I’m not sure I get the point of this article. ‘Success isn’t as interesting to writers as failure’ – is that the point?
I’ve also never understood why Gatsby is considered by many as a great love story. It’s much more about self-delusion and selfishness imo.

Drahcir Nevarc
Drahcir Nevarc
3 years ago
Reply to  Kevin Ryan

“I’ve also never understood why Gatsby is considered by many as a great love story.”

Because of the film.

Kevin Ryan
Kevin Ryan
3 years ago
Reply to  Drahcir Nevarc

Ah. I’ve never seen it.

johntshea2
johntshea2
3 years ago
Reply to  Drahcir Nevarc

SEVEN films actually, three for TV and four for the big screen.

Garth Buckner
Garth Buckner
3 years ago

“In the literature of the 20th century, the life of a man of business (it was invariably a man) was worthy of contemplation only if it exposed the hollowness of his capitalist world…”

What about Noble House by James Clavell? Or is Clavell not literature? Which begs the question; are books, however well written, simply not literature if they feature successful businessmen? Or soldiers who win? Or people who believe in the West? Or which address the Cold War as anything other than stupid and corrupt? Or novels where people spy for their country as anything other than needing the scales to fall from their eyes?

Which raises the question: Can there be a pro-Brexit literature?

Basil Chamberlain
Basil Chamberlain
3 years ago

Literary critic John Carey, having commented on the ideological diversity of English literature, argued that perhaps the only unifying trait was “antagonism to pride, grandeur, self-esteem and celebrity.” Literature tends to be sceptical of these things, as well as of “success”, because it grasps, unlike many people, that they are temporary and hollow. I often think of Trollope’s summation at the close of The Way We Live Now: “Whether her hopes were realised, or, ” as human hopes never are realised, ” how far her content was assured, these pages cannot tell.” What a breathtaking statement to make in a parenthesis! People who think literature is escapism simply don’t understand it.

Fraser Bailey
Fraser Bailey
3 years ago

‘In the late 1930s, Fitzgerald earned $91,000 in 18 months ““ $1.6m today.’

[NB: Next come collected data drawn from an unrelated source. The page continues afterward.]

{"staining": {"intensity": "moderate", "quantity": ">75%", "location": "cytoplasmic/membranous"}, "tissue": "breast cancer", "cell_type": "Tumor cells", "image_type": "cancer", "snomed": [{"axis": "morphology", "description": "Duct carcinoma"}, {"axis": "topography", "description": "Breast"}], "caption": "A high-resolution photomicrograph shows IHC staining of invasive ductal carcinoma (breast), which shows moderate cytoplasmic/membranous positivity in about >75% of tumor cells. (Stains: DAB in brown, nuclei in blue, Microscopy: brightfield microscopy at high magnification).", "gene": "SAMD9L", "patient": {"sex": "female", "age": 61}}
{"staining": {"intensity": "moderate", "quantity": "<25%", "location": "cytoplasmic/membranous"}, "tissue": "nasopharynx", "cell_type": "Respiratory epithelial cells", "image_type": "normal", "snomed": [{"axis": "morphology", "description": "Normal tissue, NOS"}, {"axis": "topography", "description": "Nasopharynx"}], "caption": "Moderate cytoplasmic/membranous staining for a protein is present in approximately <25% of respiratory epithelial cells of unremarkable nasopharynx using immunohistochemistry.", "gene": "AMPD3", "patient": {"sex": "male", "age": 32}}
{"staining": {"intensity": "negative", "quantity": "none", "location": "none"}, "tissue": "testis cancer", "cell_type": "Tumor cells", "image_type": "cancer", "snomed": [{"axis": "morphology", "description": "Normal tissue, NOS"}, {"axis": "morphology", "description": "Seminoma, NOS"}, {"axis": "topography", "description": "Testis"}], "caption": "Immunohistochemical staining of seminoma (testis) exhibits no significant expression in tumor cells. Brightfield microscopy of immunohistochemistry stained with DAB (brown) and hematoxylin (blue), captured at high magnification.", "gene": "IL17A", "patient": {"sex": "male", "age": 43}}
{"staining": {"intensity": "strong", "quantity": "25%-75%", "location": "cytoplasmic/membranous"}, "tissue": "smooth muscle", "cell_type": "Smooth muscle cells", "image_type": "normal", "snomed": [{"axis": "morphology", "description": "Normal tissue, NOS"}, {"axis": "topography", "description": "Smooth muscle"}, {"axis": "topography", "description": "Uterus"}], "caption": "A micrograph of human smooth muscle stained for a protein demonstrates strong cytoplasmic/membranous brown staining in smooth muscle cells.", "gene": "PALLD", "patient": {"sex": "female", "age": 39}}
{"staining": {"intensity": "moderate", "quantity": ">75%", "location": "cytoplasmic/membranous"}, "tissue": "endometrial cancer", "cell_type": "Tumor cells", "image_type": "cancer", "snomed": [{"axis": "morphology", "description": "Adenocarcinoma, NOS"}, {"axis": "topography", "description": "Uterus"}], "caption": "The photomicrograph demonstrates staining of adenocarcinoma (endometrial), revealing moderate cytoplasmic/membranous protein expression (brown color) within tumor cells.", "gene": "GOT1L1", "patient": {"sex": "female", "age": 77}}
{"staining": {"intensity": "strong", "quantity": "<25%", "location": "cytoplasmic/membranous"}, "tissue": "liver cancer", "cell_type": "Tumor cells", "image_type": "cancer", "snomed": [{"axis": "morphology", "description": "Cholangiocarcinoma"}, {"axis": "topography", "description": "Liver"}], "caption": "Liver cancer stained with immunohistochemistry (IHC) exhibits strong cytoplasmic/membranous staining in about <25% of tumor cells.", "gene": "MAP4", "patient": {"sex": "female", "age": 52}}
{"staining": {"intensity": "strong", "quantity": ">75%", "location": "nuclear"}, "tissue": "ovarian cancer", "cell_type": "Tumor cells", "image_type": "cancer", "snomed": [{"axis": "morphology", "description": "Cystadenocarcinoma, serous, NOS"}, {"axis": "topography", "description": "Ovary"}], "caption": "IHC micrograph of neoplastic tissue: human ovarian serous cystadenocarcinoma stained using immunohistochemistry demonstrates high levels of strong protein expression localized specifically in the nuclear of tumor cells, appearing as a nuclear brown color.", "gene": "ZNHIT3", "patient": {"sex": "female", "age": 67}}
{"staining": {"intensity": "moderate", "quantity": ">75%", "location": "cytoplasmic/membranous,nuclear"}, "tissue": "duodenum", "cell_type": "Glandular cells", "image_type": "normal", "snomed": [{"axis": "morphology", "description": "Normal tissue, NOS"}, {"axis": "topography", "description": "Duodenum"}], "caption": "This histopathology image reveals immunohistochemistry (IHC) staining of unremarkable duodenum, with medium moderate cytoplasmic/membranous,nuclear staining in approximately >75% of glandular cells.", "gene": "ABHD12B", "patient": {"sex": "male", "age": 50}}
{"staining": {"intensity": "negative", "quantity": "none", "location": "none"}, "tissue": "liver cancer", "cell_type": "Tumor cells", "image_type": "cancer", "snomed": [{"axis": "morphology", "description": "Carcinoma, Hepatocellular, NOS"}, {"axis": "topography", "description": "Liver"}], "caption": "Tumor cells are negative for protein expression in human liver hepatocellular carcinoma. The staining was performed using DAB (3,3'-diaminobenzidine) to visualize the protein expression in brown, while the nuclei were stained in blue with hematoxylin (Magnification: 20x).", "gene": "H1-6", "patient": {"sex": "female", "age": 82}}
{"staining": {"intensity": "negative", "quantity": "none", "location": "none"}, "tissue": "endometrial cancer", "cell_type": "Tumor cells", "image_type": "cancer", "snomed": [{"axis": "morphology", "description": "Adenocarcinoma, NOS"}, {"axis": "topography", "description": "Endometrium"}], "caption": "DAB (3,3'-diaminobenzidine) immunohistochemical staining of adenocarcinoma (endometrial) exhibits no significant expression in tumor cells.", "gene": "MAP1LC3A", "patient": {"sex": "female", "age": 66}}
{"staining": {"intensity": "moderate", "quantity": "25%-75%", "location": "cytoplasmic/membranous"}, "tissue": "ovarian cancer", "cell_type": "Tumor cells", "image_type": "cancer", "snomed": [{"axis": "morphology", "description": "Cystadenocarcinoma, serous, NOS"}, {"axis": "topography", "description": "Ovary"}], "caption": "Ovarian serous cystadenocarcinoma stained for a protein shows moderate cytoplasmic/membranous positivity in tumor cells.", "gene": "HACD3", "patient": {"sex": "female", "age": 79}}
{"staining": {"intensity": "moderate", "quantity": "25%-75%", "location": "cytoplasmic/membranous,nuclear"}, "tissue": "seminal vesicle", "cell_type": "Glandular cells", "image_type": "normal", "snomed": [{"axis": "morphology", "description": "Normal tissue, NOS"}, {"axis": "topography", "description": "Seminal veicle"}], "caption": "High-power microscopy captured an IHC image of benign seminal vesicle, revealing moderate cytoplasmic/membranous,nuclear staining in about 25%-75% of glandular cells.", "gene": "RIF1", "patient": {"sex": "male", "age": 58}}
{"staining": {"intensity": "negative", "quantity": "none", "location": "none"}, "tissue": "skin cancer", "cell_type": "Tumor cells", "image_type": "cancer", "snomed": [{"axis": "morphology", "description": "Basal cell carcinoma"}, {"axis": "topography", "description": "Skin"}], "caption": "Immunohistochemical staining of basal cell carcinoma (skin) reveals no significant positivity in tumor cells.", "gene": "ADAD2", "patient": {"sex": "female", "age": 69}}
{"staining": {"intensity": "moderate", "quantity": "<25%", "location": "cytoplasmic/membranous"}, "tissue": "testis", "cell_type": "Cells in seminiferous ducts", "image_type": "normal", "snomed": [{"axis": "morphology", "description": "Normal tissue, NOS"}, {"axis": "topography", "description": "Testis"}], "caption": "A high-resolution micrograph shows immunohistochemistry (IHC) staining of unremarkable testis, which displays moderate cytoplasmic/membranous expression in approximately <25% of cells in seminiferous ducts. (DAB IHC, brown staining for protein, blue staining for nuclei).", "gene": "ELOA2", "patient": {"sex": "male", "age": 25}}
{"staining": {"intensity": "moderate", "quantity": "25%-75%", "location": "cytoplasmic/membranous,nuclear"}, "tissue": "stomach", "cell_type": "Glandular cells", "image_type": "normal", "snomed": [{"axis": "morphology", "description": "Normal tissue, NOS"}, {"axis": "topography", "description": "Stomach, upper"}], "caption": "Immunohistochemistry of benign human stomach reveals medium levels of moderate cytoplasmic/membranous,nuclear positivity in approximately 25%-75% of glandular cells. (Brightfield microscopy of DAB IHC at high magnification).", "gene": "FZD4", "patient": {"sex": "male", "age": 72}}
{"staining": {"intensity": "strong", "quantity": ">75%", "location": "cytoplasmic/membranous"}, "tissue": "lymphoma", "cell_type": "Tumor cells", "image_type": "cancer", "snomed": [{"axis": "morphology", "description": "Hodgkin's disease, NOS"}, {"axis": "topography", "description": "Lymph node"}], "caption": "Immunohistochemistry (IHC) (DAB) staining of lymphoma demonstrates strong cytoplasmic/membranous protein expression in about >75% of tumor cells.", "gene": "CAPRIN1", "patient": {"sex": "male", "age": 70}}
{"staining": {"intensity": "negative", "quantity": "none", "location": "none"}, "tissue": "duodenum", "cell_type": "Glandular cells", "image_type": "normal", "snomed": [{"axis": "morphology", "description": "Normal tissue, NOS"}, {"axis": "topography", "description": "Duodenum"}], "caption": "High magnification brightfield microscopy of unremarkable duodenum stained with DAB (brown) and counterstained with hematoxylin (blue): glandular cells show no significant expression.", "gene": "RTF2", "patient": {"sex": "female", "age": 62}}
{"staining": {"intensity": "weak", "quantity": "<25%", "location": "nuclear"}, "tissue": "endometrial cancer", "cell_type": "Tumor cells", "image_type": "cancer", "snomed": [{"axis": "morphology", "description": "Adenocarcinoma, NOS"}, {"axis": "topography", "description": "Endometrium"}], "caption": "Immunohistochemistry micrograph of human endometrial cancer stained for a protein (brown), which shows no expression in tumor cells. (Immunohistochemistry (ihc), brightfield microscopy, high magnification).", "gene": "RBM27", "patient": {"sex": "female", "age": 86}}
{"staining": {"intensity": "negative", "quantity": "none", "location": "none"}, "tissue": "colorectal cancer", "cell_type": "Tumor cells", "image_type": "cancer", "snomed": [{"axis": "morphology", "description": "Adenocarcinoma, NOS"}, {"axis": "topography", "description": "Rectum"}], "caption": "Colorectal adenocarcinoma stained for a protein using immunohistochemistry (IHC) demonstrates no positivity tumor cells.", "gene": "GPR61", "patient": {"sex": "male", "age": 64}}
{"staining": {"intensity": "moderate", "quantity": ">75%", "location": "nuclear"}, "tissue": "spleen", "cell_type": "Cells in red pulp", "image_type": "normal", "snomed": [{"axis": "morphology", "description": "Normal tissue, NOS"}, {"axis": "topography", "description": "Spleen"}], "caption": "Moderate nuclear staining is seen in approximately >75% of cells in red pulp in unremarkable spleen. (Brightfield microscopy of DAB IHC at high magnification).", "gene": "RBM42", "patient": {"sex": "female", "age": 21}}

That should be the last 1920s, not 1939s. I was about to add a comment about the excellence of the Pat Hobby stories, but I’m happy to way that the writer did the job for me.

John Self
John Self
3 years ago
Reply to  Fraser Bailey

Thanks – he was indeed successful in the 20s, but the figures I referred to were for his time in the film industry in the late 30s: he was contracted at $1,000 a week for six months, then renewed for a year at $1,250 a week: total $91,000. The point being, I suppose, that he was rolling in cash in 1937/38 but then was desperate for money a year later, just before his death.

Fraser Bailey
Fraser Bailey
3 years ago
Reply to  John Self

I guess he spent all the money on Sheilah Graham!

Pagar Pagaris
Pagar Pagaris
3 years ago

Fitzgerald was always obsessed by wealth and his ultimate failure was founded in the envy he demonstrated for those who had wealth but, he felt, had not had to strive for it. You rightly point out that he was not poor during his life but he believed he was and, for him, diamonds had to be “as big as the Ritz.”

I think Fitzgerald was a great writer but an ordinary novelist. If you are looking for real pathos in his work forget the Gatsby fantasy and read his short stories, particularly his wonderfully comic Pat Hobby collection.

Andrew Baldwin
Andrew Baldwin
3 years ago

Interesting that Leonardo di Caprio played both Gatsby in the most recent film version of the novel and Frank Wheeler in the film of “Revolutionary Road”. I’ve seen the first film but not the second, though I would very much like to see it. “Revolutionary Road” is not nearly as well known as “The Great Gatsby”, but it was probably Yates’s masterpiece; it was certainly the best of his books I have read. It was good of John to draw attention to Yates’s book and notice the similarities between it and “The Great Gatsby”.